* Extrait présenté:

┄┄┄┄┄┄┄┄┄┄┄┄┄┄┄┄┄┄┄┄

Peu à peu mon corps se remobilise, mais je reste des semaines sans pouvoir me lever.

Une nuit je bascule de mon lit en essayant de m’arranger un coussin. Je crie une heure sur le sol incapable de bouger, avant que les infirmières viennent à mon secours.

Après un mois d’’hôpital, je pars un mois dans un établissement de récupération. Je retrouve peu à peu mon autonomie, mais je me déplace en déambulateur. Un kiné me fait travailler tous les jours. Je n’ai pas retrouvé mes fonctions urinaires, j’ai toujours peur de me faire pipi dessus.

Puis c’est le retour chez moi, mon compagnon m’y attend, j’arrive en ambulance. Il a acheté une chaise de douche, et loué un déambulateur pour me soulager au cas où, car ma marche reste incertaine.

Je fais encore un mois en hôpital de jour, où je me rends tous les après-midis en taxi pour faire de l’ergothérapie et de la kiné. Je suis aussi suivie par un neuro-psy, qui m’aide à identifier les séquelles laissées dans mes fonctions cognitives (mémoire immédiate, grande fatigue à la concentration, attention diminuée, difficulté à argumenter et développer un discours).

┄┄┄┄┄┄┄┄┄┄┄┄┄┄┄┄┄┄┄┄

* Données:
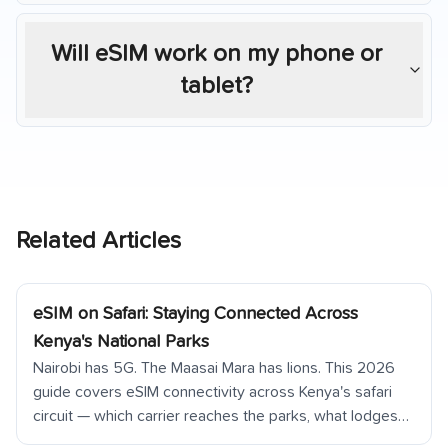
Will eSIM work on my phone or
tablet?
Related Articles
eSIM on Safari: Staying Connected Across
Kenya's National Parks
Nairobi has 5G. The Maasai Mara has lions. This 2026
guide covers eSIM connectivity across Kenya's safari
circuit — which carrier reaches the parks, what lodges
offer, and how to prepare for going offline in the wild.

┄┄┄┄┄┄┄┄┄┄┄┄┄┄┄┄┄┄┄┄

* Consigne: Prolongez le récit de rééducation de l'extrait présenté, en reprenant juste après sa dernière phrase.

* Résultat:
Puis on arrive à Noël.

Pendant toute cette épreuve j’ai eu la chance d’être magnifiquement entourée par ma famille et mes amis. Mon compagnon a été très présent et dévoué.

Plus d’un an plus tard, à l’heure où j’écris ce témoignage, je n’ai pas récupéré la totalité de mes capacités motrices (comme courir, sauter, m’asseoir par terre, écrire, conduire…) et de mes fonctions cognitives (fatigue à la concentration, mémoire récente défaillante, argumentation difficile…) Je n’ai pas repris la conduite. J’ai des problèmes d’équilibre. Mon bassin n’a pas retrouvé sa souplesse. La longue immobilisation a entraîné une fonte musculaire importante, engendrant des douleurs cervicales et dorsales, j’ai une taille épaissie par la graisse abdominale. J’ai perdu en dextérité des doigts. Mes sphincters ne sont pas revenus à la normale. Des menues misères invisibles au regard des autres, mais qui me rendent certains gestes du quotidien pénibles.

J’ai été reconnue inapte au travail en août 2022 et licenciée. Mon reclassement n’a pas été possible. Je touche une pension d’invalidité.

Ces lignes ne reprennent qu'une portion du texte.